Part 35 has proved to be one of the more contentious sections of the procedural rules, generating pre-trial applications to court to determine its meaning and a need arose for clarification of the procedure. The Working Party and the Academy of Experts subsequently produced their Codes. (The Academy claimed that comments it made on the Working Party’s draft Code in 1999 had been "largely ignored" and therefore produced its own Code.)

The Academy of Experts’ Code (published in December 1999 and revised and republished in June 2001) has been cited positively in a number of judgments, including the following:

  • Smith v. Stevens (Unreported, QBD, 26 January 2001) in which the Court "followed" the Academy of Experts’ Code of Guidance in refusing to allow a single joint expert to have a conference with one side alone.
  • P v. Mid Kent Healthcare NHS Trust [2002] 1 WLR 210 (Court of Appeal) in which Lord Woolf described the Academy’s Code as a "helpful protocol" which "admirably summarises the position". Lord Justice Simon Brown noted that "the one document … which specifically addresses the point is the Code of Guidance … published by the Academy of Experts". Quoting from the Code, Lord Justice Simon Brown noted that "the good sense of this is surely plain".

The result of having the two Codes in existence is that lawyers and experts must decide whether to consult either or both of the Codes in the conduct of their litigation. Both Codes are, not surprisingly, largely based on Part 35. The Academy’s Code contains more guidance and explanatory commentary then the Working Party’s Code but is still largely comprised of repeating the procedure contained in Part 35 and its supporting Practice Direction. In addition, they both incorporate extracts from other published material such as the provisions pertaining to expert witnesses in the Admiralty and Commercial Courts Guide, the Queen’s Bench Guide and the Chancery Guide.

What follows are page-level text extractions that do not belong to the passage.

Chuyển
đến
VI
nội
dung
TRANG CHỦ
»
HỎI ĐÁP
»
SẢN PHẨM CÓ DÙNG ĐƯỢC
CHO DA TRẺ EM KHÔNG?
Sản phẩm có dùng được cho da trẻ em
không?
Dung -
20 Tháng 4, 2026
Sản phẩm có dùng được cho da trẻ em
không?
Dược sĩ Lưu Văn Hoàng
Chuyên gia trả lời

One difference is that the Working Party’s Code states that lawyers will not normally be present at discussions between experts, whereas the Academy’s Code states that they will not be present (unless all the parties and their experts agree or the court orders). This difference in emphasis may mean there is a tactical significance as to which Code is being used if the parties or their experts are debating whether or not to allow their lawyers to be present at discussions.

Lawyers and expert witnesses are now going to have four sources of guidance, in that they will have to take heed of both Codes of Guidance, as well as CPR 35 and the relevant High Court Guide. This may well lead to increased costs and increased scope for disputes between parties. It is hoped that by the time the next revision of each of the Codes is due to be published that the Academy and the Expert Witness Institute will be able to agree to produce a single Code.